Tchad : libération provisoire de deux figures politiques pour raisons médicales

Deux personnalités influentes du Groupe de concertation des acteurs politiques (GCAP) au Tchad, condamnées à une peine de huit ans d’emprisonnement ferme, ont recouvré leur liberté de manière temporaire en raison de leur état de santé dégradé.

Selon les informations recueillies auprès de leur défense, Me Bidi Valentin et Bombay Kelo, tous deux âgés, souffrent de pathologies multiples qui justifient cette mesure exceptionnelle. Le parquet de N’Djamena a ainsi ordonné leur mise en liberté provisoire, sans pour autant clore définitivement leur dossier.

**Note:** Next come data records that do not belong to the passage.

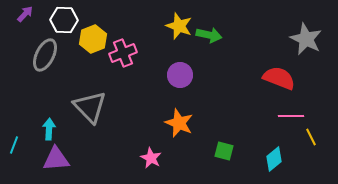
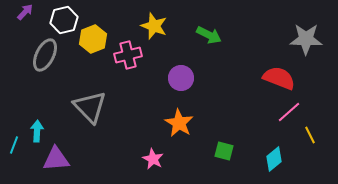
purple arrow: moved 2 px up
white hexagon: rotated 16 degrees counterclockwise
yellow star: moved 25 px left
green arrow: rotated 15 degrees clockwise
gray star: rotated 24 degrees counterclockwise
pink cross: moved 5 px right, 2 px down; rotated 8 degrees clockwise
purple circle: moved 1 px right, 3 px down
pink line: moved 2 px left, 4 px up; rotated 40 degrees counterclockwise
orange star: rotated 8 degrees clockwise
cyan arrow: moved 12 px left, 2 px down
yellow line: moved 1 px left, 2 px up
pink star: moved 2 px right, 1 px down
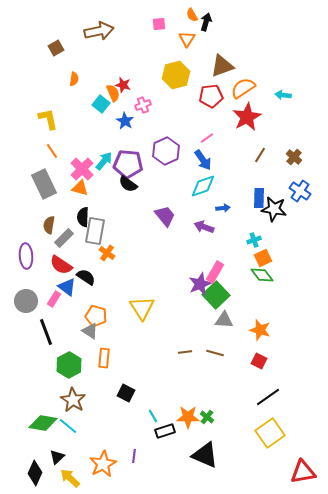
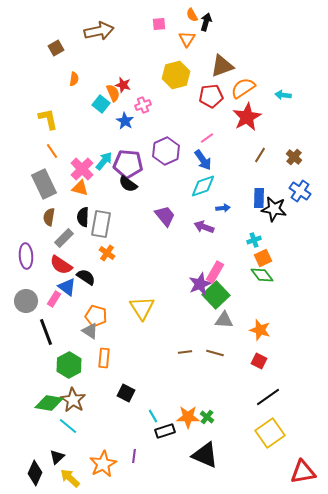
brown semicircle at (49, 225): moved 8 px up
gray rectangle at (95, 231): moved 6 px right, 7 px up
green diamond at (43, 423): moved 6 px right, 20 px up
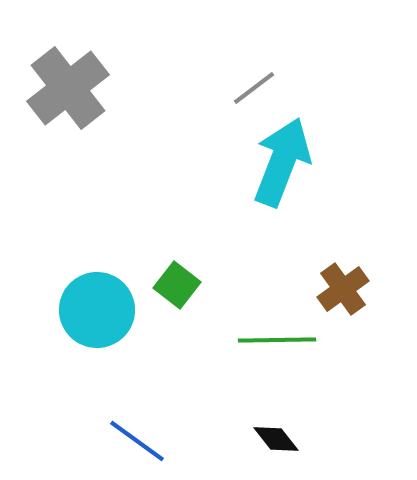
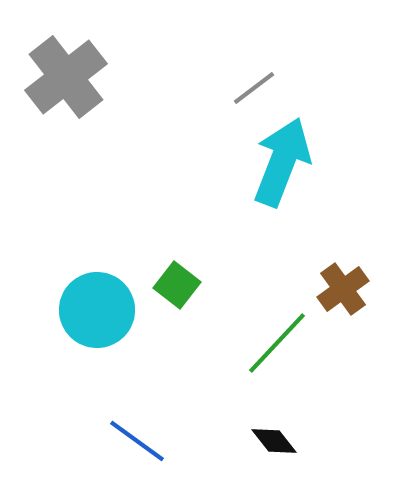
gray cross: moved 2 px left, 11 px up
green line: moved 3 px down; rotated 46 degrees counterclockwise
black diamond: moved 2 px left, 2 px down
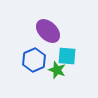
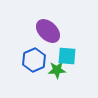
green star: rotated 24 degrees counterclockwise
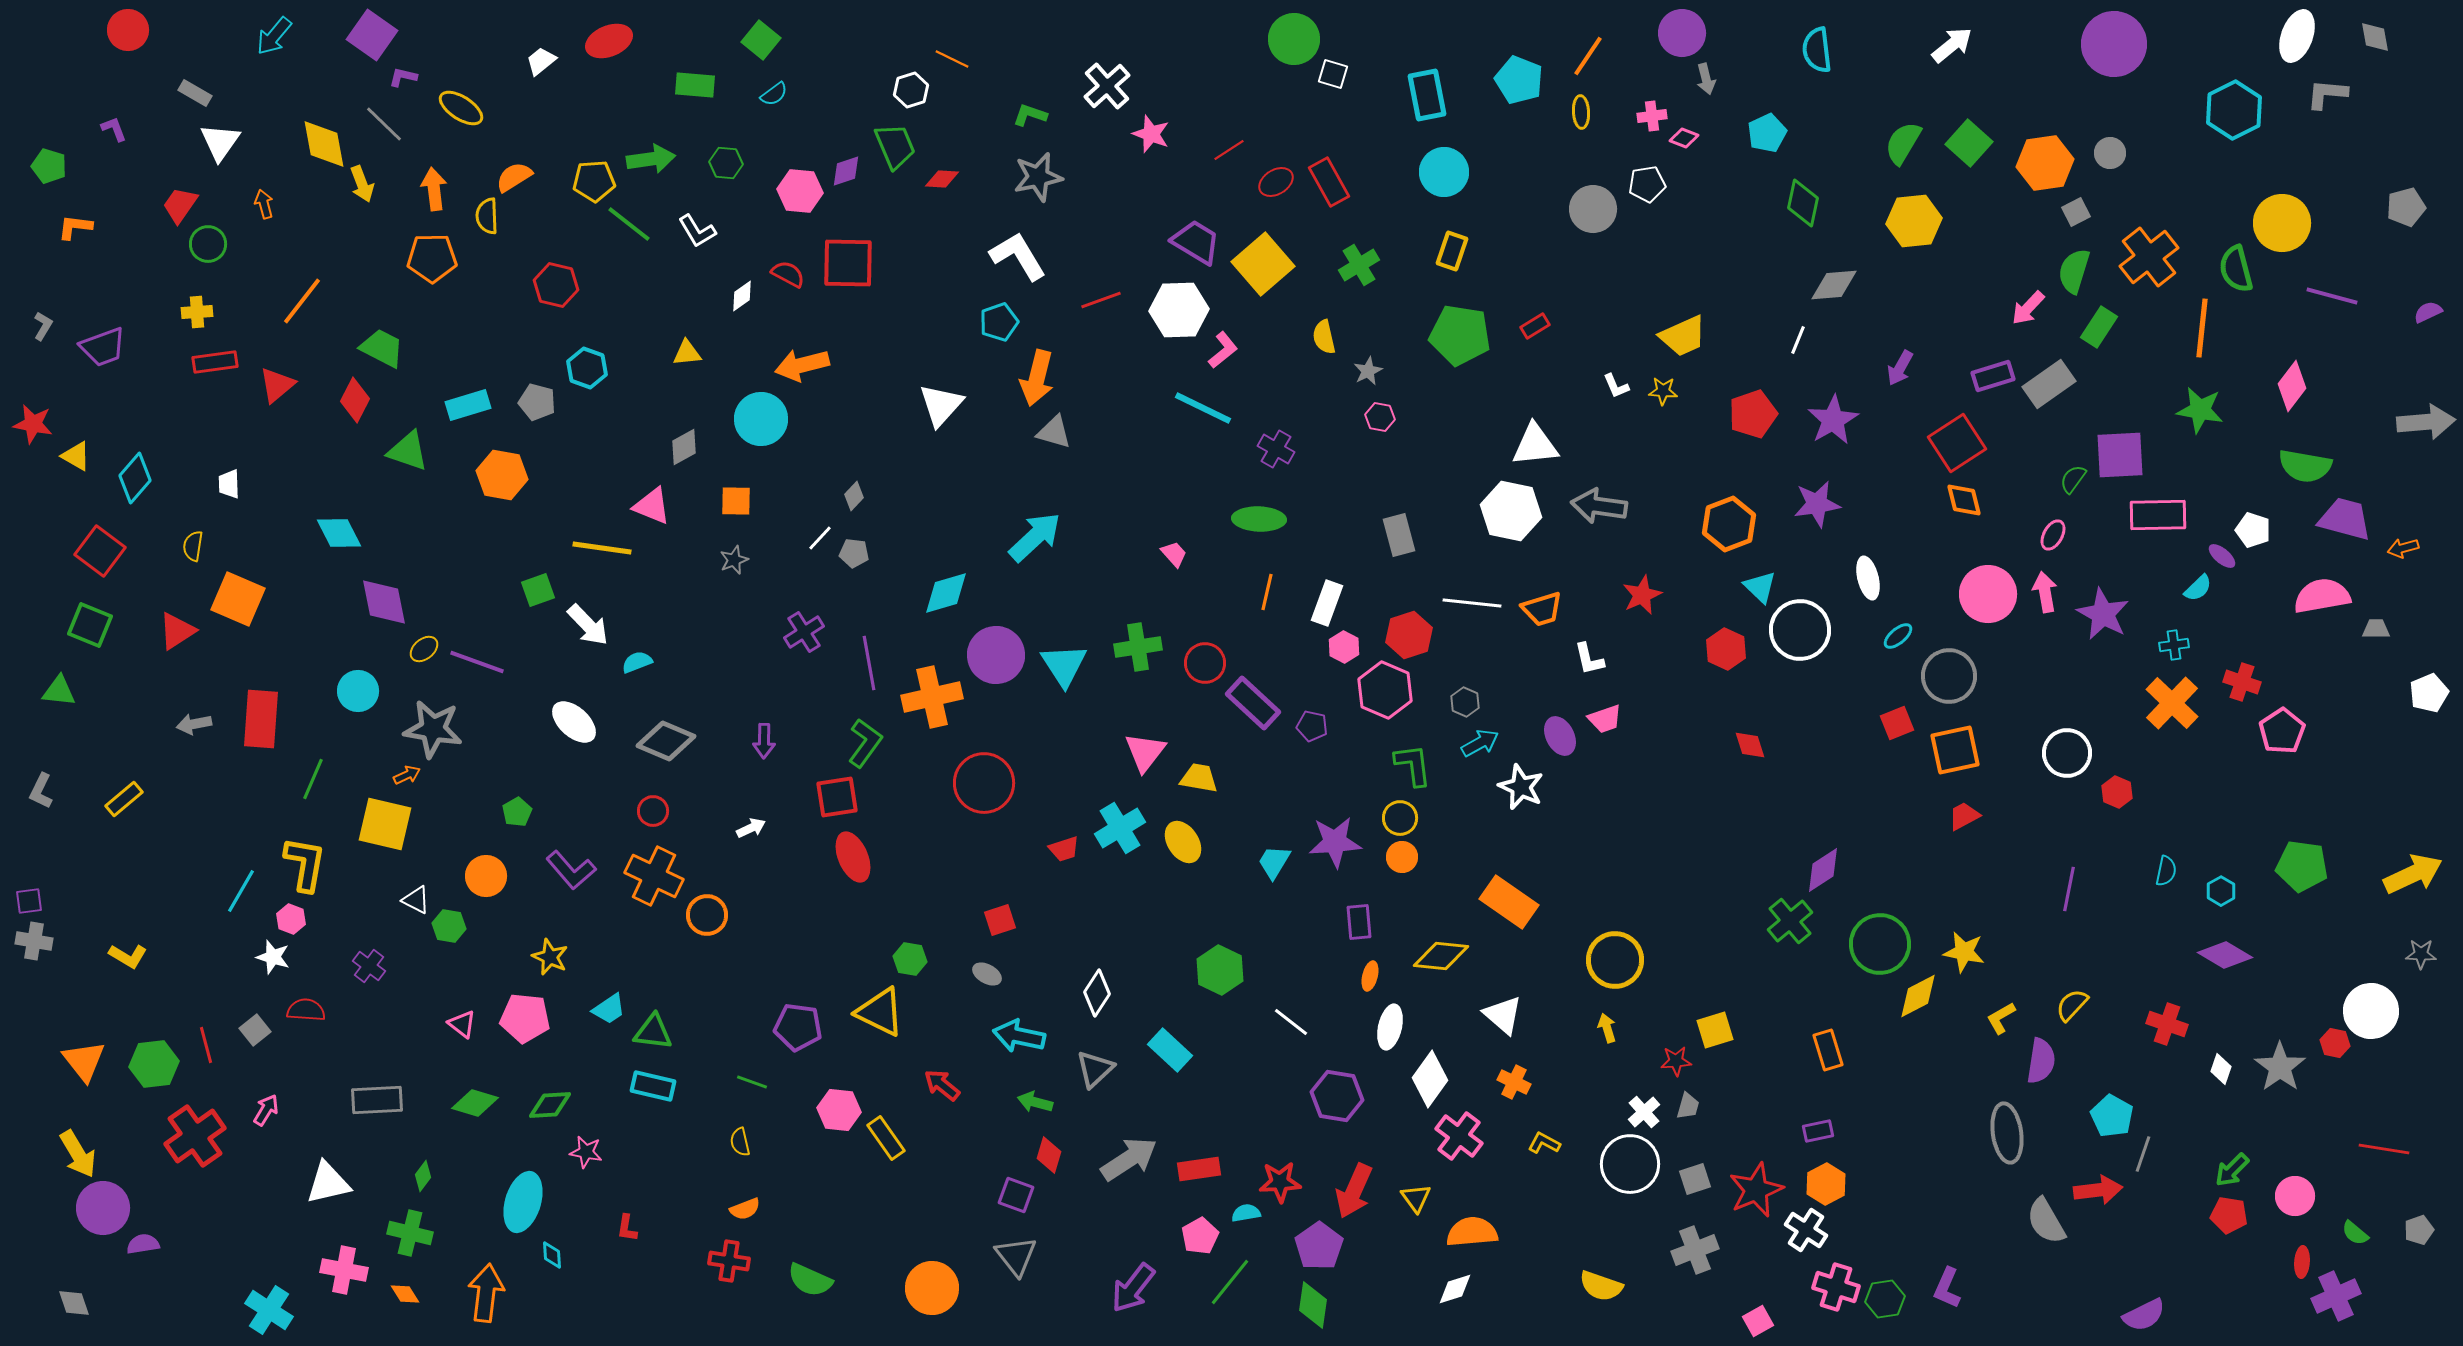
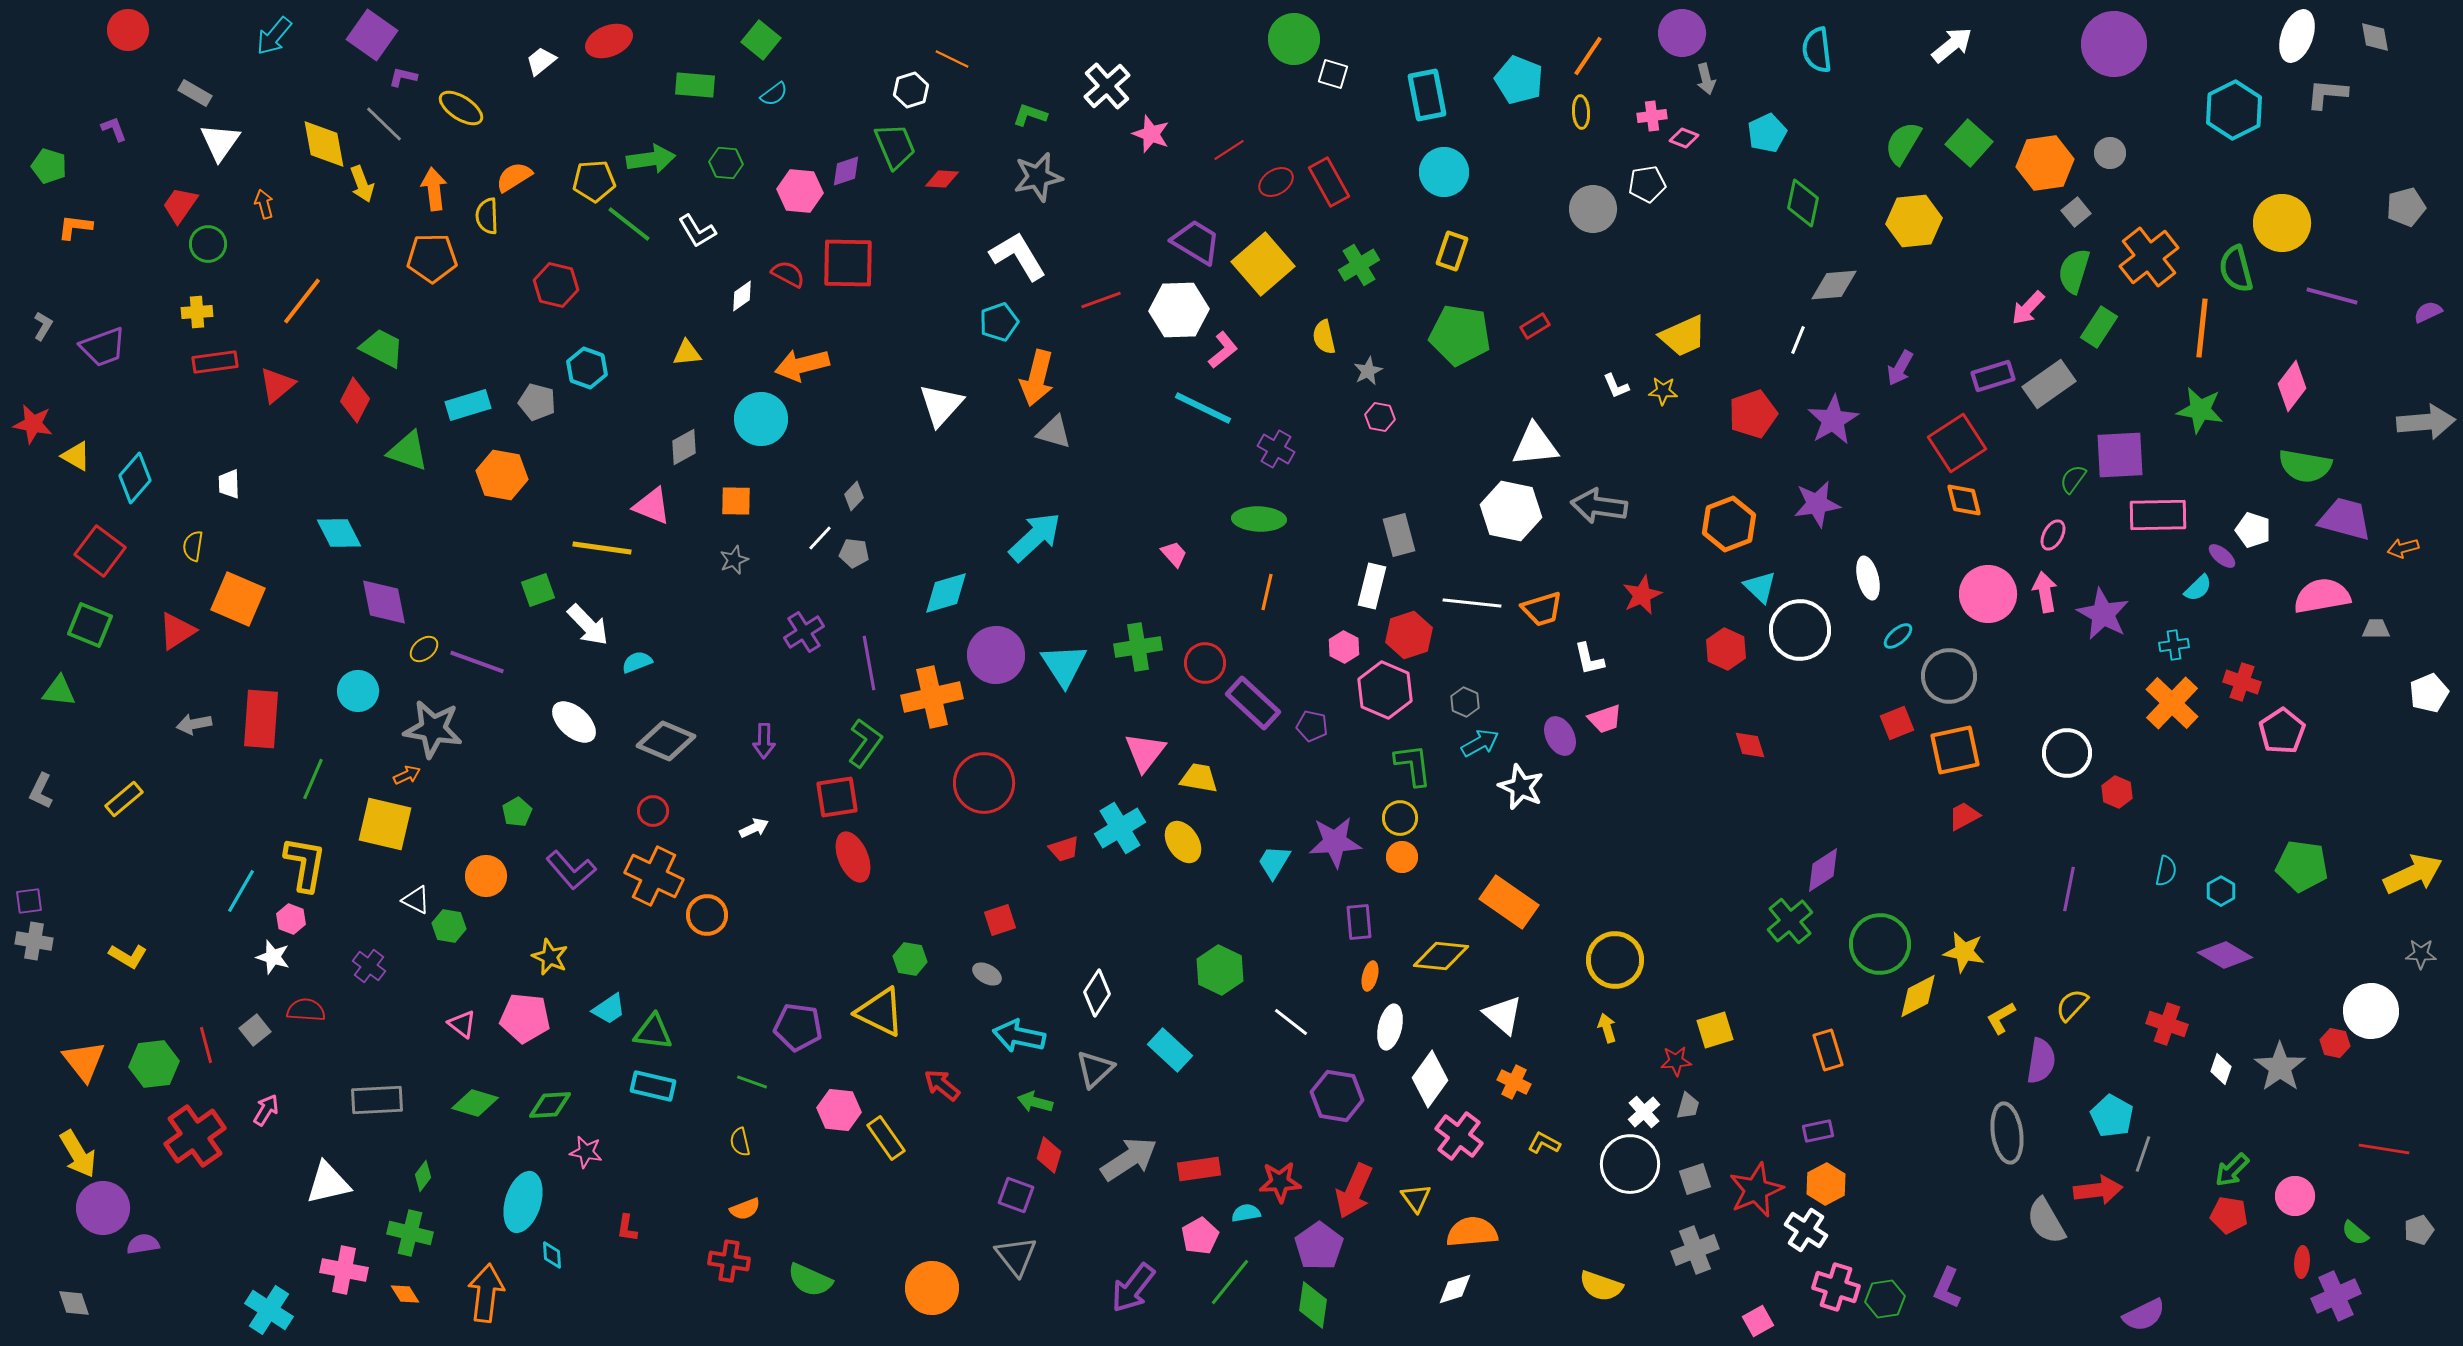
gray square at (2076, 212): rotated 12 degrees counterclockwise
white rectangle at (1327, 603): moved 45 px right, 17 px up; rotated 6 degrees counterclockwise
white arrow at (751, 828): moved 3 px right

Me Adoum Moussa, avocat au sein du collectif représentant les membres du GCAP, a confirmé cette décision et précisé que des démarches similaires pourraient être engagées pour d’autres détenus dont la santé inspire des inquiétudes. « Les autres prisonniers malades font également l’objet de demandes de libération provisoire pour raisons de santé », a-t-il indiqué.

Une procédure judiciaire en suspens

Le collectif d’avocats n’a pas uniquement obtenu cette avancée sur le plan médical. Ils ont également interjeté appel du jugement rendu contre les dirigeants du GCAP, estimant que la justice a pu être instrumentalisée à des fins politiques. « Nous contestons cette décision et attendons que la cour d’appel de N’Djamena examine à nouveau le dossier », a expliqué Me Adoum Moussa.

Les responsables du GCAP avaient été condamnés à huit ans de prison ferme début mai pour des chefs d’accusation incluant la rébellion, l’association de malfaiteurs et la détention illégale d’armes de guerre. Cette affaire continue de susciter des débats sur l’utilisation de la justice dans un contexte politique tendu.